• Trecho selecionado
Pra além deste Grupo de Trablaho, outros eventos vocacionados para a análise de redes lusófona têm atraído um número substancial de autores, que por enquanto ainda se restringem ao Brasil e Portugal. Nos Encontros de Analistas de Redes Sociais organizados em Lisboa a participação tem vindo a crescer: em 2007 tivemos 13 comunicações apresentadas, em 2009 já 17 (4 resumos foram enviados por autores brasileiros, mas só 2 apresentaram comunicação), e este ano serão 25 comunicações (duas das quais de autores brasileiros). A Sessão Ibero-americana do Congresso Internacional de Análise de Redes Sociais (SUNBELT) na Itália em 2010, contou com a presença de 8 portugueses e 3 brasileiros. Apesar da adesão a estes vários eventos denota-se que as barreiras geográficas têm um forte impacto nos níveis de participação, sendo as deslocações transatlânticas um fator inibidor.

Outros indicadores da expansão desta perspectiva teórico-metodológica, são, por exemplo: a) a evolução das publicações (identificada em Varanda et al.); b) o fato de  alguns autores deste número especial (e também dos revisores convocados) não constarem  da base de dados de artigos de revistas analisada em Varanda et al, por constituírem um conjunto de autores, e potenciais autores, a iniciar o seu percurso enquanto analistas de redes; c) a dinâmica de crescimento do corpo de revisores da Revista Redes, que entre 2006-2009 eram só  2 e a partir de 2010 passaram  a ser 21  (dos quais só 4 são portugueses).

• Tarefa 1
Traduza para o inglês esta frase do trecho sobre análise de redes: "A Sessão Ibero-americana do Congresso Internacional de Análise de Redes Sociais (SUNBELT) na Itália em 2010, contou com a presença de 8 portugueses e 3 brasileiros."
• Tarefa 2
Liste os indicadores da expansão da perspectiva teórico-metodológica apresentados no trecho sobre análise de redes.
Os itens que vêm a seguir não são usados aqui.

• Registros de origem
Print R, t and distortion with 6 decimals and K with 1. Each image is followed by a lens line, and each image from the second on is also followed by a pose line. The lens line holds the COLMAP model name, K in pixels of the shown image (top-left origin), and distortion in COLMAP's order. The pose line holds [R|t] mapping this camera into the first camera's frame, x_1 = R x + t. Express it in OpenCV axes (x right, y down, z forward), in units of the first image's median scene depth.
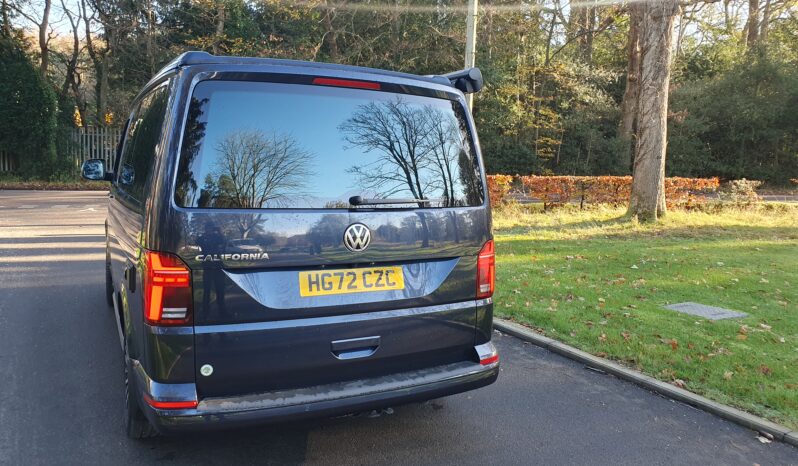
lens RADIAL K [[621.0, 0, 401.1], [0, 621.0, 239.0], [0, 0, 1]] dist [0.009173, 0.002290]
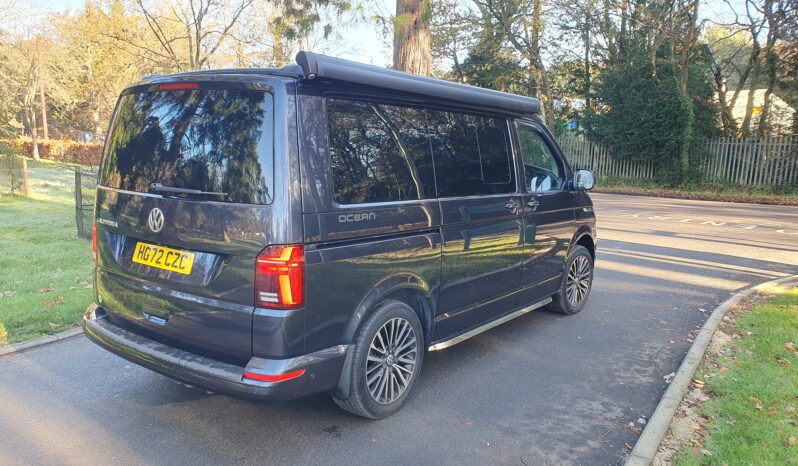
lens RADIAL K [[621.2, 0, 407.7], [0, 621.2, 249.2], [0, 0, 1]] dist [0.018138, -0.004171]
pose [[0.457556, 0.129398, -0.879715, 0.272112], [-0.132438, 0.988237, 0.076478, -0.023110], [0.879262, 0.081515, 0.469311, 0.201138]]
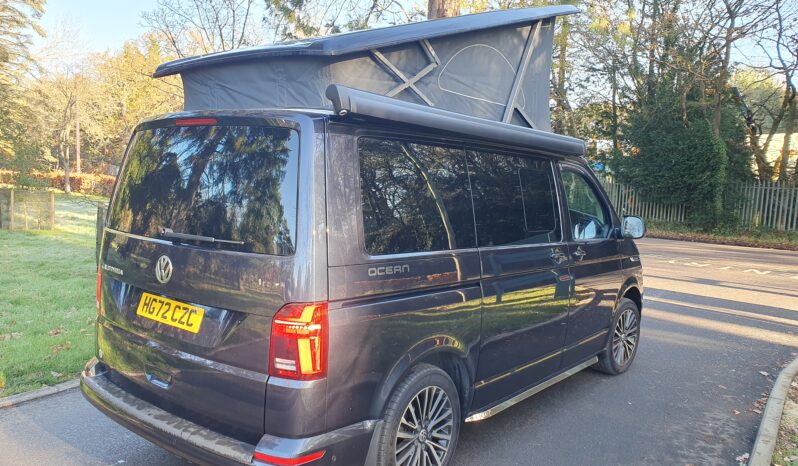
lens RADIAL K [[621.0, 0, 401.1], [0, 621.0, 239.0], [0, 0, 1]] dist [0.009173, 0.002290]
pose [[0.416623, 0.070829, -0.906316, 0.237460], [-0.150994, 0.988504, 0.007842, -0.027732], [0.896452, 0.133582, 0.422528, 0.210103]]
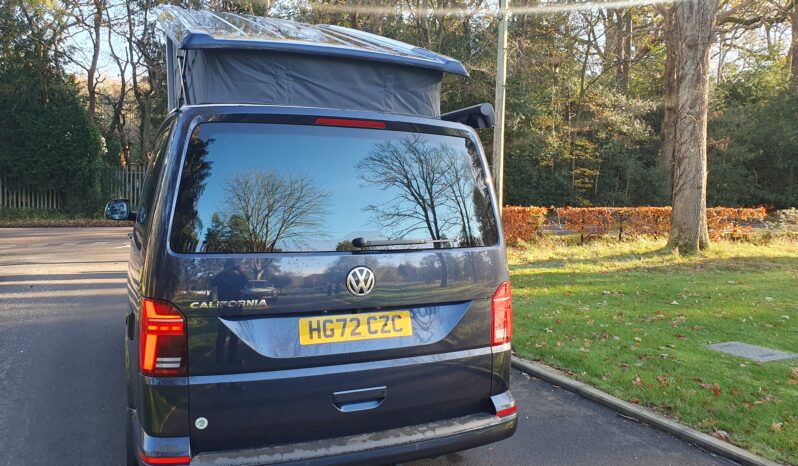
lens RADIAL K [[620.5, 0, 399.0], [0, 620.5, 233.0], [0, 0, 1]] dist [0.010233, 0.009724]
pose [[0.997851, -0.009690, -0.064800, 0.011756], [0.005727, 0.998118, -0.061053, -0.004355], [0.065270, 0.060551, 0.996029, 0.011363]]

• Resultado 1
The Ibero-American Session of the International Congress of Social Network Analysis (SUNBELT) in Italy in 2010 was attended by 8 Portuguese and 3 Brazilians.

• Resultado 2
a) A evolução das publicações (identificada em Varanda et al.).
b) O fato de alguns autores deste número especial (e também dos revisores convocados) não constarem da base de dados de artigos de revistas analisada em Varanda et al.
c) A dinâmica de crescimento do corpo de revisores da Revista Redes, que entre 2006 e 2009 eram só 2 e a partir de 2010 passaram a ser 21.